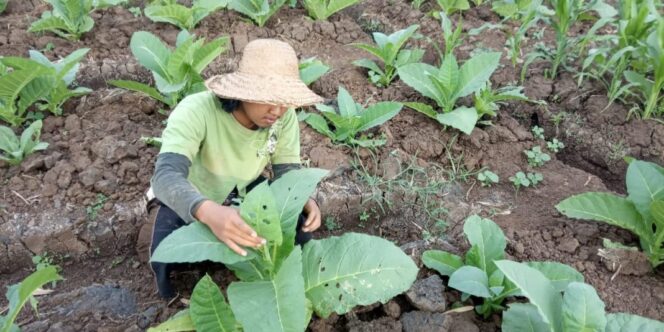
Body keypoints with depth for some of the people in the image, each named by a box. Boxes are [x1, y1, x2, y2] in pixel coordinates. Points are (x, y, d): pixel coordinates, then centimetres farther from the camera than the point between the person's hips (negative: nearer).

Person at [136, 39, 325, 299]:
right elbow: (166, 174, -46)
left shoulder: (284, 116, -22)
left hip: (243, 191, 4)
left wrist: (305, 199, -39)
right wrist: (209, 212, -66)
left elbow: (287, 169, -16)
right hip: (189, 197, -3)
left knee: (300, 229, -16)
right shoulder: (196, 111, -36)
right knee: (172, 278, -21)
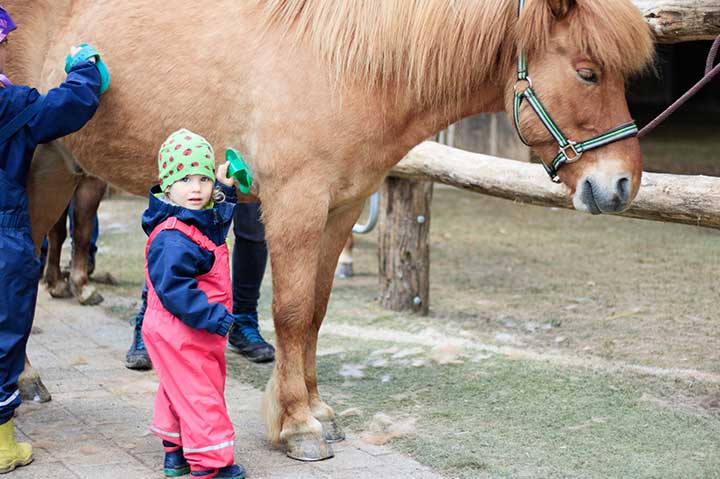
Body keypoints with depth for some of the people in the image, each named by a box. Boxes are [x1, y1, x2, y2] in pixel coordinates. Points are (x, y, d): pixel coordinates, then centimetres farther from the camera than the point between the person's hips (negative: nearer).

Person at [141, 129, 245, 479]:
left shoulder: (205, 219, 5)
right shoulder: (172, 239, -28)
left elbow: (220, 216, 30)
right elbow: (173, 288, -31)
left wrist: (225, 188, 15)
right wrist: (213, 316, -30)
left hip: (197, 331, 10)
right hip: (181, 333, -10)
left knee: (179, 391, 22)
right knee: (199, 394, -2)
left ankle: (176, 451, 36)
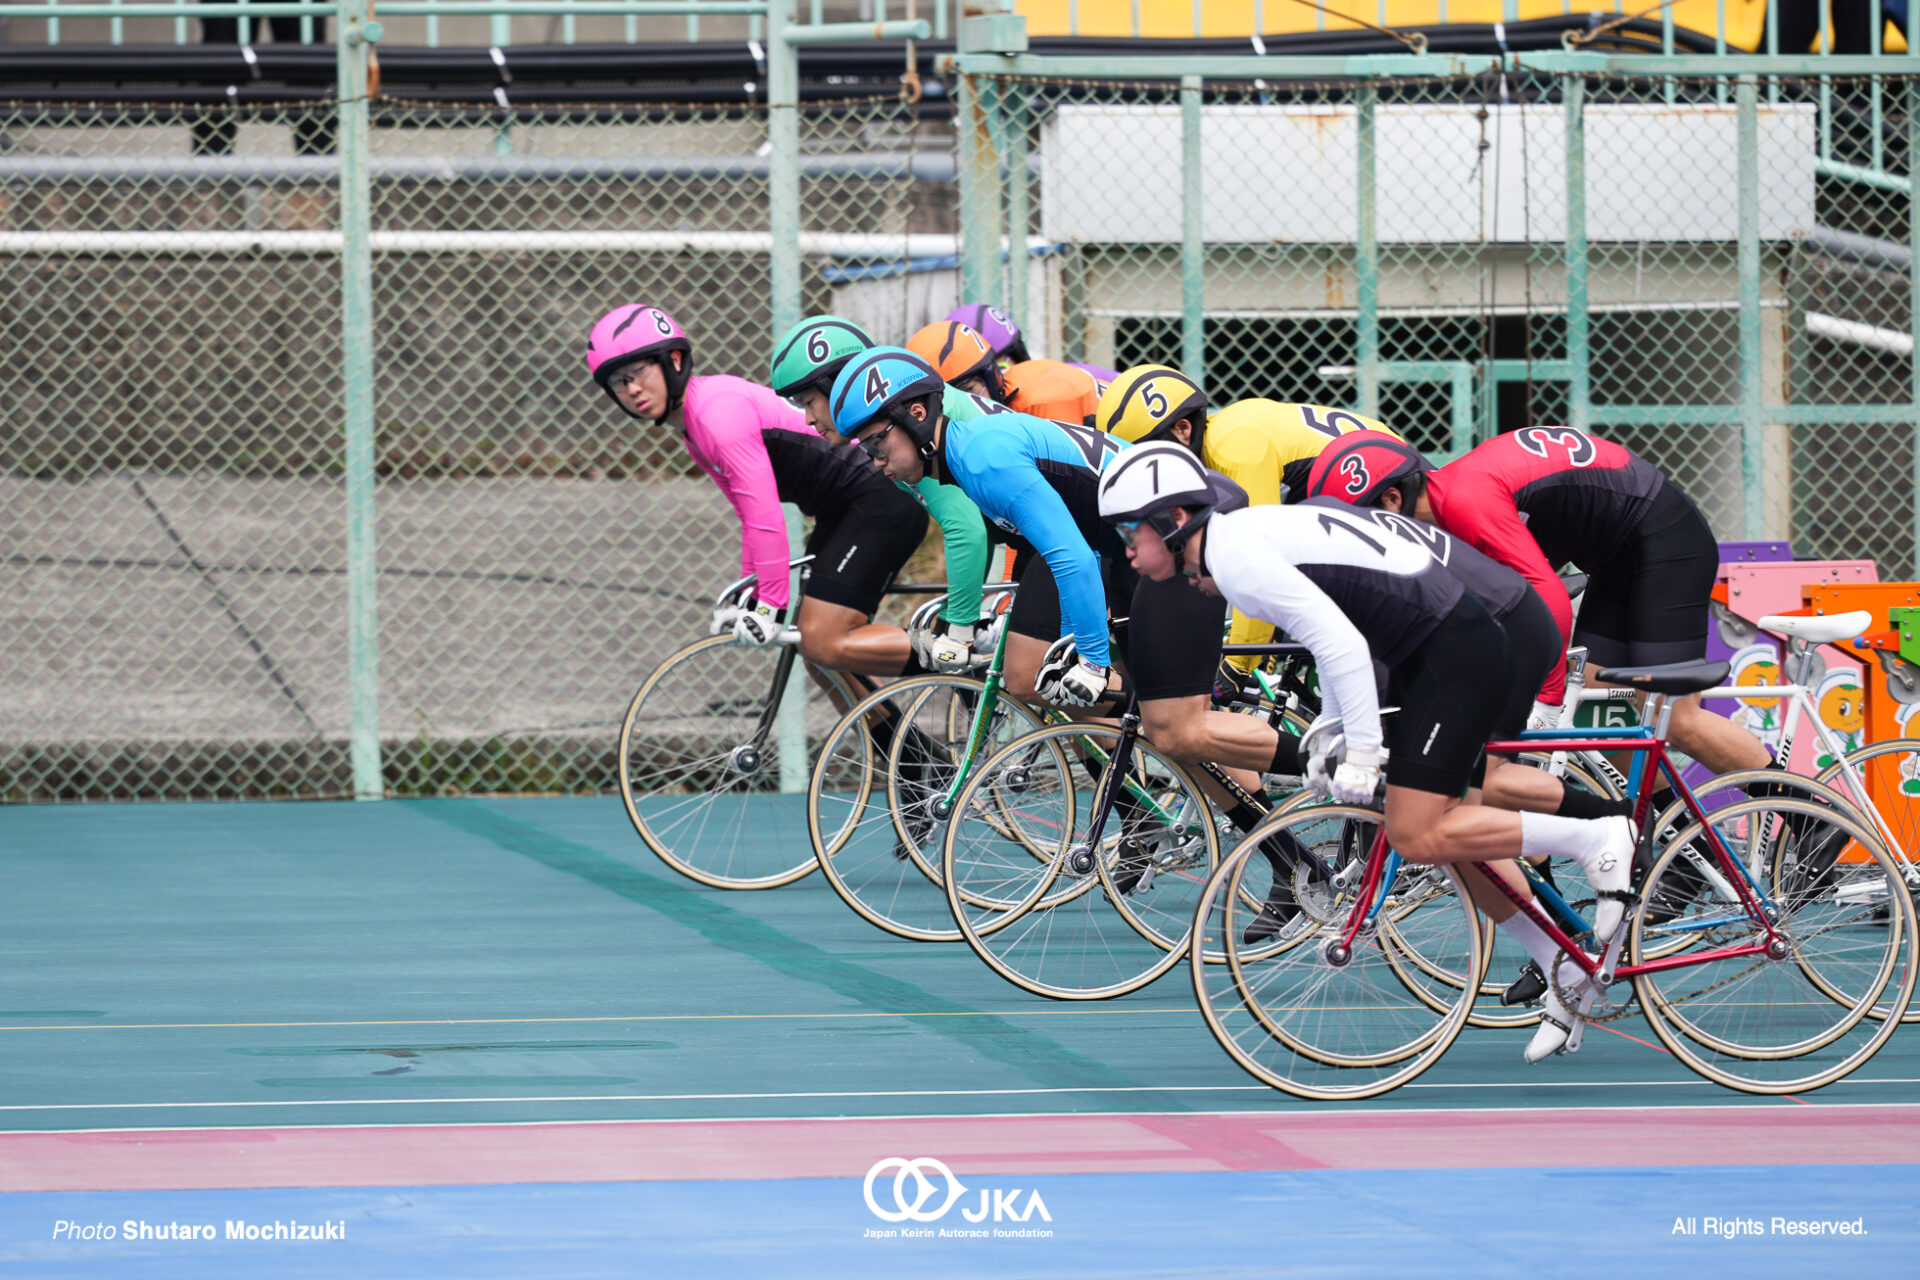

*-*-*

■ Exercise
Write out all the data above again without the pictures, changing every "centimetres" to "cm" and leaving everything else as it is.

■ Response
Body keypoints with depth for some of the people in the image, each named by a box. Boxes are [x1, y1, x2, y2] in pixel coordinates. Points are (x, y, d): pixel coordinates, then cm farther from the camera than the point between the person's hips (negative: nearer).

Person at [136, 39, 325, 299]:
right elbow: (166, 174, -46)
left shoulder: (284, 116, -22)
left hip: (243, 191, 4)
left wrist: (305, 199, -39)
right wrist: (209, 212, -66)
left elbow: (287, 169, -16)
right hip: (189, 197, -3)
left knee: (300, 229, -16)
right shoulder: (196, 111, -36)
right knee: (172, 278, -21)
Body keypoints with depth for some of the people in the image, each named by a box. Boxes are [x1, y1, x2, y2] in pixel coordinates. Points are (x, y, d): pixel coordinates, then cm farther from the camera than the point between the person's hips (negative: nearer).

Person at [141, 129, 245, 479]:
left shoulder: (205, 219, 5)
right shoulder: (172, 239, -28)
left elbow: (220, 216, 30)
right elbow: (173, 288, -31)
left wrist: (225, 188, 15)
right wrist: (213, 316, -30)
left hip: (197, 331, 10)
right hip: (181, 333, -10)
left knee: (179, 391, 22)
right knee: (199, 394, -2)
left ankle: (176, 451, 36)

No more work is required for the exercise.